● **Objective**: Edit the rows from the line with "pose: elev=147.7 azim=188.0" up to and including the line with "Dot at: (263, 265)" by putting "distance" in place of "dist", and give back only those lines with nothing else changed.

● **Data to use**:
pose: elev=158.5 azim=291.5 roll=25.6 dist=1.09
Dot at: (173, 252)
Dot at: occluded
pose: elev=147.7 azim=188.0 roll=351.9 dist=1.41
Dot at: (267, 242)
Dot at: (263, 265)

---

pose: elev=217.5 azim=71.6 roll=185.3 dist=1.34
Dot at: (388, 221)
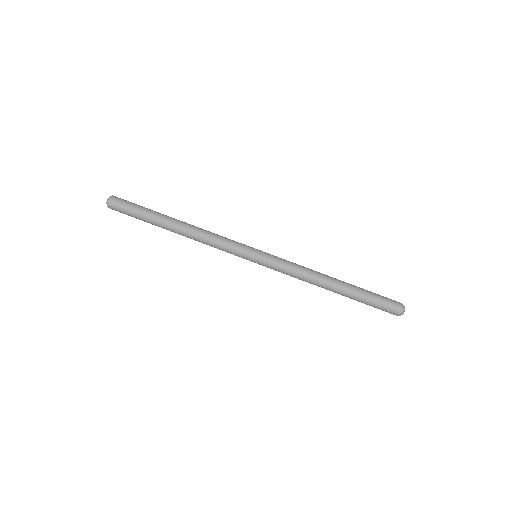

● **Response to this task**:
pose: elev=147.7 azim=188.0 roll=351.9 distance=1.41
Dot at: (267, 242)
Dot at: (263, 265)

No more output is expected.